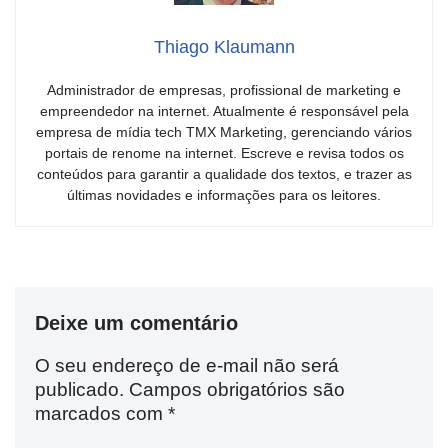
Thiago Klaumann
Administrador de empresas, profissional de marketing e
empreendedor na internet. Atualmente é responsável pela
empresa de mídia tech TMX Marketing, gerenciando vários
portais de renome na internet. Escreve e revisa todos os
conteúdos para garantir a qualidade dos textos, e trazer as
últimas novidades e informações para os leitores.
Deixe um comentário
O seu endereço de e-mail não será
publicado.
Campos obrigatórios são
marcados com
*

++++

EXERCISE AIM. Pictures must be left out when the records are transcribed exactly.

ANSWER SPACE.
Thiago Klaumann
Administrador de empresas, profissional de marketing e
empreendedor na internet. Atualmente é responsável pela
empresa de mídia tech TMX Marketing, gerenciando vários
portais de renome na internet. Escreve e revisa todos os
conteúdos para garantir a qualidade dos textos, e trazer as
últimas novidades e informações para os leitores.
Deixe um comentário
O seu endereço de e-mail não será
publicado.
Campos obrigatórios são
marcados com
*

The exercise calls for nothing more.